* _Extract_
Location
- Lurgan, County Armagh Northern Ireland
- Coordinates: 54°28′37″N 6°19′16″W﻿ / ﻿54.477°N 6.321°W

Information
- Type: Grammar school
- Motto: Ad Jesum Per Mariam
- Religious affiliation: Roman Catholic
- Established: 1924
- Closed: 2015
- Principal: G. Adams
- Colours: Navy blue and yellow
- Website: www.stmichaelslurgan.org.uk (inactive)

= St Michael's Grammar School, Lurgan =

St Michael's Grammar School (Scoil Ghramadaí Naomh Mícheál, an Lorgain) was a Roman Catholic grammar school in Lurgan, County Armagh, Northern Ireland.

==History ==
The property known as "Irishtown Hill House", Cornakinnegar, was purchased in 1892 for the permanent Boys' Industrial School. Plans for an extension having been approved, Dr. O'Neill laid the foundation stone and the school was named St. Michael's as a form of tribute to Rev. Michael B. McConville, PP. The boys were transferred from their temporary school for Junior Industrial Boys (established in 1905) at 81, William Street, Lurgan, on 26 June 1903 and remained there until 1924 when the two Industrial Schools - St. Michael's for Boys and the House of Divine Providence for Girls (established from 1892) - closed as a result of the partition of Ireland.

* _Work to do_
**A)** Render this sentence from the St Michael's Grammar School history in Spanish: "The property known as "Irishtown Hill House", Cornakinnegar, was purchased in 1892 for the permanent Boys' Industrial School."
**B)** Proceed with the text on St Michael's Grammar School in Lurgan, starting after its final sentence.

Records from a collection
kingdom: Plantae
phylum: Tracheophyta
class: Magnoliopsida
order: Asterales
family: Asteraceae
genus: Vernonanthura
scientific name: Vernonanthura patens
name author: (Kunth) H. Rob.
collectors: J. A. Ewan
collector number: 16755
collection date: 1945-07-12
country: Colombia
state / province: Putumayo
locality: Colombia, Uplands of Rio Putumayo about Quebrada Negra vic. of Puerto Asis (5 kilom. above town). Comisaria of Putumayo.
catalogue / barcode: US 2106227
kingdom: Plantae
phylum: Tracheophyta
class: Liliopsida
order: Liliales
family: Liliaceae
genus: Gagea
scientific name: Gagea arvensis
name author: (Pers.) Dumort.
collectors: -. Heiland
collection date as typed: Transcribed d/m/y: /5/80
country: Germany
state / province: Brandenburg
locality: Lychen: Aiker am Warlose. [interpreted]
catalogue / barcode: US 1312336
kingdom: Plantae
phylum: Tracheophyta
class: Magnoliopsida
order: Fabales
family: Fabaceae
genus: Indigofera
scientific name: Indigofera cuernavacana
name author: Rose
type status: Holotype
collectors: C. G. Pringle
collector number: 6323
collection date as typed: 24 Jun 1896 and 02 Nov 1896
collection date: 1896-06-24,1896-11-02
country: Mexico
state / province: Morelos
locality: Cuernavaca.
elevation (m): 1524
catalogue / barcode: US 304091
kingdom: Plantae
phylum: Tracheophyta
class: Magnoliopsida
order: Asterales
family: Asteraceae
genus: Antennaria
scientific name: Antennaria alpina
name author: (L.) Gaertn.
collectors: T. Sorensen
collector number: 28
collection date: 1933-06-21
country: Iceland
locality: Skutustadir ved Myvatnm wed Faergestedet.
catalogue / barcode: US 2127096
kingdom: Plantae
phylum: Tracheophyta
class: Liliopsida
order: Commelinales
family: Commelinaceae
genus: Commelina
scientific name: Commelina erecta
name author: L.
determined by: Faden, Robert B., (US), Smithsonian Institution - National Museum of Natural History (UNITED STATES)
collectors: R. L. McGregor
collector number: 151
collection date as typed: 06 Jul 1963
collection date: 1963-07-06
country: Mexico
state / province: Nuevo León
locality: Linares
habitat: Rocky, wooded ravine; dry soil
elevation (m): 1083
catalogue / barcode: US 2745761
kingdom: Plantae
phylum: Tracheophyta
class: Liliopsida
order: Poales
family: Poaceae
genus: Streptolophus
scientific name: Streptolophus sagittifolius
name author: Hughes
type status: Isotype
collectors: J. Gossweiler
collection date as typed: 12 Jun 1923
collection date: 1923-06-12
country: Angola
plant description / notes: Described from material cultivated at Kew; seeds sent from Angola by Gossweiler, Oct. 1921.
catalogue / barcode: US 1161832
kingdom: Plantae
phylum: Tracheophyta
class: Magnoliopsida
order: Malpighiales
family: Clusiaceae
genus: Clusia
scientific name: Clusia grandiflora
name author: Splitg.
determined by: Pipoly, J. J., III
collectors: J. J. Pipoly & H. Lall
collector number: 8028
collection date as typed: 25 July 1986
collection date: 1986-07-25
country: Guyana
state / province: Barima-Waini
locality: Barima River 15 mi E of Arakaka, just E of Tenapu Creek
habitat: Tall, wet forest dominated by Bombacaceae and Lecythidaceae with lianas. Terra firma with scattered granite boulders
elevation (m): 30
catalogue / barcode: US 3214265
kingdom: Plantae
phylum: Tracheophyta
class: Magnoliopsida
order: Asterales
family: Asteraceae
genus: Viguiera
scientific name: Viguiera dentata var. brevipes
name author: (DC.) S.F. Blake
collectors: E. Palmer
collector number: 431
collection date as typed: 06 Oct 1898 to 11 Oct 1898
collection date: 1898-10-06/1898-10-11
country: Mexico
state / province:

* _Task-by-task results_
**A)** La propiedad conocida como "Irishtown Hill House", en Cornakinnegar, fue adquirida en 1892 para la Escuela Industrial de Niños permanente.

**B)**
With continued refashioned and extension the Boys' Industrial School developed rapidly into Our Lady's Boarding School. As enrollment increased four new classrooms were added in 1950 and in 1959 a new chapel was completed at the expense of the Mercy Order and blessed by Bishop Eugene O'Doherty.

From 1965 to 1972 a programme of expansion was carried out which included the addition of a canteen, 6th Form Centre, sports hall, music and lecture rooms, art room, science laboratories, assembly hall and general subjects classrooms.

In 1972 the name of the school was officially changed from Our Lady's to St. Michael's Senior High School when it became a co-educational school enrolling pupils at 14+ following the introduction of the Two-Tier system in the Craigavon Area (the Dickson Plan).

Along with Lurgan College and Portadown College, St Michael's forms the grammar stream of the Dickson Plan in this area. Access to the schools was selective, based on academic merit.

In the 1990s the school was further extended with the erection of a Technology Suite.

St Michael's Grammar School closed in June 2015 and the building is now being used as part of St Ronans College.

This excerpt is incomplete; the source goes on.